There was such vengefulness and authority in the big man’s visage that the Haskell boy wilted in unconditional surrender.
“He got me into the scrape. I’ll tell on him. I don’t want to go to State Prison,” he wailed, and then confession flowed from him with the steady gurgle of water from a jug. “He come to me, and he says, says he, ’He won’t ever be no kind of a boss for you. If he marries her you’ll get fed on bannock and salt pork. He’s sourer’n bonny-clabber and meaner’n pig-swill. Like enough he won’t keep help, anyway, and will let everything go to rack and ruin, the same as he has on his own place. I’m the one to stick to,’ says he. ’I’ve got a way planned, and all I need is your help and we’ll stand together,’ he says, ‘and here’s ten dollars in advance.’ And I took it and done what he planned. I needed the money, and I done it. He says to me that we’ll do things to him to make him act crazy, and we’ll tell her that he’s dangerous, and then you can tell him, says he, that she’s turned witch, and is doin’ them things to him; ’’cause a man that has got his first wife buried in front of his doorstep is fool enough to believe most anything,’ says he.”

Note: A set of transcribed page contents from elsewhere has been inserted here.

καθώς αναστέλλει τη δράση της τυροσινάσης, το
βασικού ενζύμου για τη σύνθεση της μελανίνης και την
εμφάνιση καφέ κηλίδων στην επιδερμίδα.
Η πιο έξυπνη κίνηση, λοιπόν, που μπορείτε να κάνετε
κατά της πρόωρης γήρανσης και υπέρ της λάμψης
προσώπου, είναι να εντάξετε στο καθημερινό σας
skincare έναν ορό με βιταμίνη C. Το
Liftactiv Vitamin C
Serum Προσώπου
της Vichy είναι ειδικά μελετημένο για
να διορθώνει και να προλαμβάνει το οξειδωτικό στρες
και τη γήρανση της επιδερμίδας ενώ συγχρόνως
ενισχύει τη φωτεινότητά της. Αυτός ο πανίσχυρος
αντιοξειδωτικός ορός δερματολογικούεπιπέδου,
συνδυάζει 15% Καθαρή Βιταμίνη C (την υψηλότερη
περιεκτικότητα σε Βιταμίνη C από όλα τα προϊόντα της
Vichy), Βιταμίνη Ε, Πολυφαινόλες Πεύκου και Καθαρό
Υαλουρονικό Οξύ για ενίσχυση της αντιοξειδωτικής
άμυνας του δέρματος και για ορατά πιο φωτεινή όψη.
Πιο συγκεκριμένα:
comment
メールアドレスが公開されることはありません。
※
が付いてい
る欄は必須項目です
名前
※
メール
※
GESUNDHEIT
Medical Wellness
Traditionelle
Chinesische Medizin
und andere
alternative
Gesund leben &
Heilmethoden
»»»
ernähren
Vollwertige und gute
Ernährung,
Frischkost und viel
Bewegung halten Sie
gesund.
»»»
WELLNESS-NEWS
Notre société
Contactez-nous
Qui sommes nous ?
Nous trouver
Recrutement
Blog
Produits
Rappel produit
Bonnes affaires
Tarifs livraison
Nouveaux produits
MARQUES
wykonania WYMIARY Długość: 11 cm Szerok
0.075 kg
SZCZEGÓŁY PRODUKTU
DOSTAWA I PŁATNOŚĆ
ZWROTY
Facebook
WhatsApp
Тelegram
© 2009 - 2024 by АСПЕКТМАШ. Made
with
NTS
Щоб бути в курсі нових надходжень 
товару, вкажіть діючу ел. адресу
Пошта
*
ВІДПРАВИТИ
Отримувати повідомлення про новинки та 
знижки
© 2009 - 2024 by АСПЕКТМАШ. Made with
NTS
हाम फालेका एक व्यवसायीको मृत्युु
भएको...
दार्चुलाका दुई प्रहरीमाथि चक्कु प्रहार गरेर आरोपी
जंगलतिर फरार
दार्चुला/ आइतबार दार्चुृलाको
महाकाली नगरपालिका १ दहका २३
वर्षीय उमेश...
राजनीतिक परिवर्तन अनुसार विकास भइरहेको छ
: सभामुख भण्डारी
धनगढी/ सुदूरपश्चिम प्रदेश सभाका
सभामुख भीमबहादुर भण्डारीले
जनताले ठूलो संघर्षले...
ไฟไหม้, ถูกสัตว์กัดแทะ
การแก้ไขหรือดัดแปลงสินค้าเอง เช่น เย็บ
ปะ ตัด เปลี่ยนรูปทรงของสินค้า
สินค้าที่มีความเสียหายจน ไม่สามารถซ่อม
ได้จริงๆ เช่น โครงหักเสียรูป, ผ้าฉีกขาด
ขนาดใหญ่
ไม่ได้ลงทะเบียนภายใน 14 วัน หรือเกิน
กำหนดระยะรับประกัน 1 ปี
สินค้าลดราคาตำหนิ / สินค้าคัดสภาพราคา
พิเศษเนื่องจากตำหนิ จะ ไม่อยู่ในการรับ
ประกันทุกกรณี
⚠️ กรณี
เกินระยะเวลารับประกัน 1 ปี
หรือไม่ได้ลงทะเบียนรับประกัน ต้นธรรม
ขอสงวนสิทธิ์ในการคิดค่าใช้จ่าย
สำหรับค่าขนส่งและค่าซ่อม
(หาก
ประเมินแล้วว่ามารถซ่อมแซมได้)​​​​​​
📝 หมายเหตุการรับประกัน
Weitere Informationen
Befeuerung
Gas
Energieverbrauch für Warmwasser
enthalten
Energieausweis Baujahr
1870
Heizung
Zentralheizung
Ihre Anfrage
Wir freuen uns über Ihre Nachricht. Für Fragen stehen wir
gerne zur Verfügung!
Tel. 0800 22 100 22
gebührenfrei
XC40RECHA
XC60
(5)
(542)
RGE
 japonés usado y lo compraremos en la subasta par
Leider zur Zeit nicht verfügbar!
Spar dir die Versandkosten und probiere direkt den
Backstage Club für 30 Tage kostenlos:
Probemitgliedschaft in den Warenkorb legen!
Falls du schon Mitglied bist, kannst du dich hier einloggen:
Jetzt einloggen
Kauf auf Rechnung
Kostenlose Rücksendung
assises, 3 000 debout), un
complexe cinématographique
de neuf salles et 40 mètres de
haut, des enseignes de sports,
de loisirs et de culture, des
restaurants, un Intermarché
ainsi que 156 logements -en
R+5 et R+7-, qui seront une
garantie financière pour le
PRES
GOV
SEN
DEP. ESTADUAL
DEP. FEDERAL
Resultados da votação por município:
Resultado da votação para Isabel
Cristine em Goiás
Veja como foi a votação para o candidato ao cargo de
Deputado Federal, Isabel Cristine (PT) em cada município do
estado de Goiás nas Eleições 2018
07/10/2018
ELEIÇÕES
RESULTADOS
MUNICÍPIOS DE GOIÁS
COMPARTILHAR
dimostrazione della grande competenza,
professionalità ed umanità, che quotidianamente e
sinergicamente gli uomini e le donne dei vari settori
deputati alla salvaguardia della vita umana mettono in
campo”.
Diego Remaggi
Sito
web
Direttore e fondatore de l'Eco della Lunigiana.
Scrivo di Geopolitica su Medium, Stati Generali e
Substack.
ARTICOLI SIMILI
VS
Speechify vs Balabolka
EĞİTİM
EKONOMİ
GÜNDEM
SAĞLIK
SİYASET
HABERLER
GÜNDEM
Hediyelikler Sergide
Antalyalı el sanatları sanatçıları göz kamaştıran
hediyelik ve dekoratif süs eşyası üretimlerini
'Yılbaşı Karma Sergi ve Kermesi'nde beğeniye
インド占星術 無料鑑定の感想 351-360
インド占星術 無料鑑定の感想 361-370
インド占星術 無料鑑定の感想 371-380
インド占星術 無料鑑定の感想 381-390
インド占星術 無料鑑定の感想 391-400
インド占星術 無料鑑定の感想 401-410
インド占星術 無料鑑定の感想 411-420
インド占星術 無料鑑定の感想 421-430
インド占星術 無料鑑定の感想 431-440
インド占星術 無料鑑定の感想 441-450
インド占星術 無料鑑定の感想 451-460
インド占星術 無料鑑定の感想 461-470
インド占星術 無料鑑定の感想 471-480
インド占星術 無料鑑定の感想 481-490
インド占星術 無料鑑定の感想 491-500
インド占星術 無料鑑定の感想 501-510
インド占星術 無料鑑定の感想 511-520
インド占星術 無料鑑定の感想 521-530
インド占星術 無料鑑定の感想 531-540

“Well,” remarked Hiram, after a long breath, “this ‘sezzer,’ whoever he may be, when he got to sezzin’, seems to have made up his mind that there was one grand, sweet song of love in this locality that was goin’ to be sung by a steam-calliope, and wind up with boiler bustin’.”
“Why in devilnation don’t you ask him who ’twas that engineered it?” demanded Cap’n Sproul, his eyes blazing with curiosity.
“An official investigation,” declared Hiram, with a relish he could not conceal, as he returned the Cap’n’s earlier taunt upon that gentleman himself, “is not an old maids’ quiltin’-bee, where they throw out the main point as soon’s they get their hoods off, and then spend the rest of the afternoon talkin’ it over. Things has to take their right and proper course in an official investigation. I’m the official investigator.”
He turned on Mr. Gammon.
“What do you think now, old hearse-hoss? Have you heard enough to let you in on this? Or do you want to be proved out as the original old Mister Easymark, in a full, illustrated edition, bound in calf? So fur’s I’m concerned, I’ve heard enough on that line to make me sick.”
This amazing demolishment of his superstition left Mr. Gammon gasping. Only one pillar of that mental structure was standing. He grabbed at it.
“I didn’t believe she was the witch till she told me so herself,” he stammered. “She never lied to me. I believed what she told me with her own mouth.”
The Haskell boy, still in the clutch of Hiram, evidently believed that the kind of confession that was good for the soul was full confession.
“I told her that the time you was dangerousest was when any one disputed with you about not havin’ the witches. I told her that if you ever said anything she’d better join in and agree with you, and humor you, ’cause that’s the only way to git along with crazy folks.”